School counselors are available and willing to consult with teachers in multiple situations. For example, teachers may seek professional advice from school counselors to gain a fresh perspective when traditional strategies are proving to be ineffective. Additionally, school counselors can provide information on student’s specific needs and how as a teacher, you can support a student in overcoming barriers.
Collaboration can occur between multiple sets or groups of people within a school including school counselor, student, student’s caregiver(s), teacher, and administrator. For example, when a behavior issue or academic problem arises with a student, a school counselor may arrange and oversee a meeting with the student, student’s caregiver(s), and teacher. Holding a meeting with the student, caregiver(s), teacher allows the opportunity for collaboration to develop solutions.
4. Helping Struggling Students
Providing one-on-one services to individual students is one crucial part of a school counselor’s role. Referring a student to a school counselor for academic, personal, or social/emotional problem is the best way to ensure a student receives individualized support. School counselors can use their training to address the presenting issues and develop solutions which potentially will result in a more engaged and productive student.
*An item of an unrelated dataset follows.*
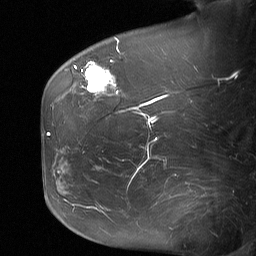
Breast MRI (dynamic contrast-enhanced), one sagittal slice. Position 20 of 64 along the scan axis. Dynamic contrast-enhanced study with each time point stored as its own series, time point 2 of 3 at this slice position (early post-contrast, ordered by acquisition time). 1.5 T. TE 4.8 ms, TR 27 ms. 2 mm slice thickness. 256 × 256 image matrix. Female patient, age 60 years. Case-level facts recorded for this patient, not image findings: setting: breast cancer imaged before/during neoadjuvant chemotherapy; receptor status: HR-positive, HER2-negative.
Outlined on this slice (semi-automatically segmented with operator editing):
- analysis volume of interest (the breast-tissue region the enhancement analysis was run in; not a lesion): bounding box (x1, y1, x2, y2) in pixels: (79, 50, 122, 99)
- tumour enhancement mask (voxels above the 90 % enhancement threshold inside the analysis volume of interest): (82, 61, 118, 93)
5. Classroom Guidance Lessons
Teachers and school counselors can collaborate on classroom guidance lessons in a couple of ways. Both types of collaboration take advantage of a school counselor’s knowledge of student development and mental health and a teacher’s knowledge of their subject and skills as an educator. First, a teacher may notice a certain pattern developing in one or more of their classes, for example, poor stress management, and request a school counselor deliver a classroom guidance lesson on the presenting issue. Second, a school counselor can deliver a lesson on development or mental health that is relevant to the current lesson topic. For example, a school counselor could present on personality types prone to criminal behavior or personality disorders in a criminology class.